Measuring tumor cell apoptosis and necrosis in blood samples of cancer patients during therapy

A50 Clinical trials of new cancer drugs should ideally include measurements of parameters such as molecular target expression, pharmacokinetic (PK) behavior, and pharmacodynamic (PD) endpoints that can be linked to measures of clinical effect. Appropriate PK/PD biomarkers facilitate proof-of-concept demonstrations for target modulation; enhance the rational selection of an optimal drug dose and schedule, guide combination treatments and may explain or predict clinical outcomes.
 Non-invasive assessment of treatment-induced tumour cell death is desirable both for accurate management of patients and for detailed characterisation of different treatment modalities.
 Here we describe Cytokeratin 18 (CK18) as a suitable blood borne biomarker for non-invasive determination of apoptosis and necrosis of epithelial cells during breast and prostate cancer treatment.
 Cytokeratin 18 is cleaved by caspases during apoptosis, and preclinical and clinical studies have shown that caspase-cleaved CK18 fragments are released from apoptotic cells into the extracellular compartment/blood circulation, where they accumulate with a favourable biological half-life.

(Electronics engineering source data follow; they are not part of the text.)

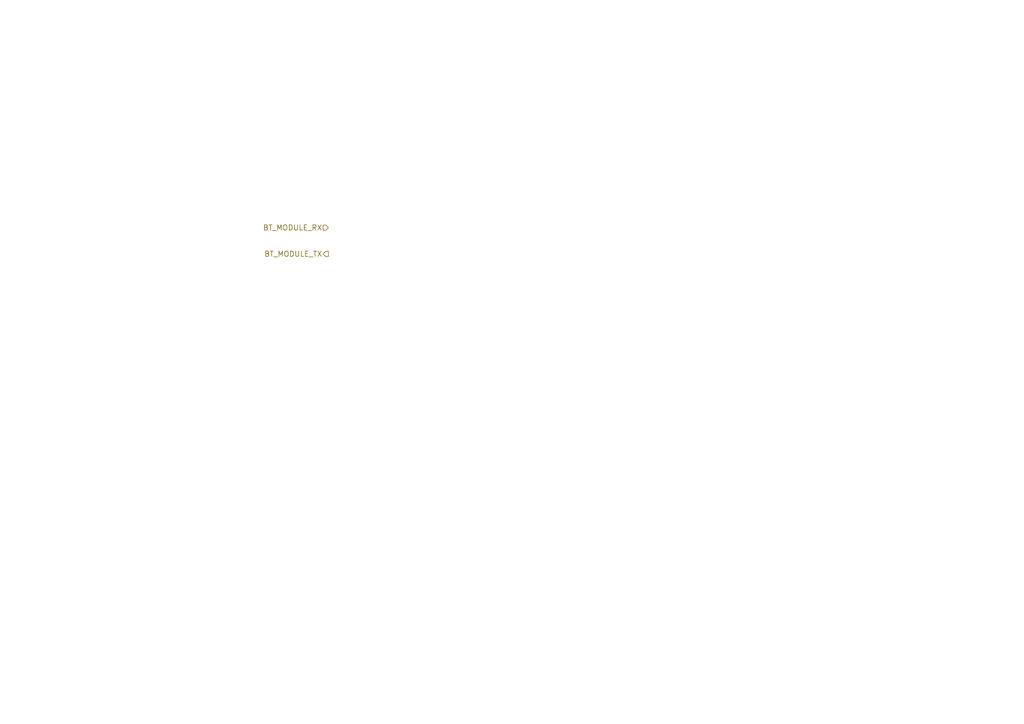
<source format=kicad_sch>
(kicad_sch
	(version 20231120)
	(generator "eeschema")
	(generator_version "8.0")
	(uuid "1624d21b-acae-4320-ac0e-85fc3603140e")
	(paper "A4")
	(lib_symbols)
	(hierarchical_label "BT_MODULE_TX"
		(shape output)
		(at 95.25 73.66 180)
		(fields_autoplaced yes)
		(effects
			(font
				(size 1.524 1.524)
			)
			(justify right)
		)
		(uuid "7e91f2c1-5786-4362-823c-44f6b7966b77")
	)
	(hierarchical_label "BT_MODULE_RX"
		(shape input)
		(at 95.25 66.04 180)
		(fields_autoplaced yes)
		(effects
			(font
				(size 1.524 1.524)
			)
			(justify right)
		)
		(uuid "99010388-08ff-4de2-add1-aecd4bfed1dd")
	)
)

</source>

 In contrast to other biomarkers used to assess tissue damage during cancer treatment, caspase-cleaved CK18 is generated only during apoptosis and only by epithelium-derived cells, whereas the detection of increased levels of predominant uncleaved CK18 in patient serum samples is thought to be caused by necrotic tumor cell death.
 Data will be presented that the non-invasive quantification of CK18 and caspase-cleaved CK18 (M30-antigen) biomarkers by ELISA can be useful to monitor individual patient response to therapy in early clinical studies.
 References:
 Cytokeratin-18 is a useful serum biomarker for early determination of response of breast carcinomas to chemotherapy. Olofsson MH, et al., Clin Cancer Res. (2007) 13:3198-206.
 Docetaxel induces apoptosis in hormone refractory prostate carcinomas during multiple treatment cycles. Kramer G, et al., Br J Cancer. (2006) 94:1592-8.
 Validation of pharmacodynamic assays to evaluate the clinical efficacy of an antisense compound (AEG 35156) targeted to the X-linked inhibitor of apoptosis protein XIAP. Cummings J, et al. Br J Cancer. (2005) 92:532-8.
 A novel assay for discovery and characterization of pro-apoptotic drugs and for monitoring apoptosis in patient sera. Apoptosis. Biven K, et al., (2003) 8:263-8.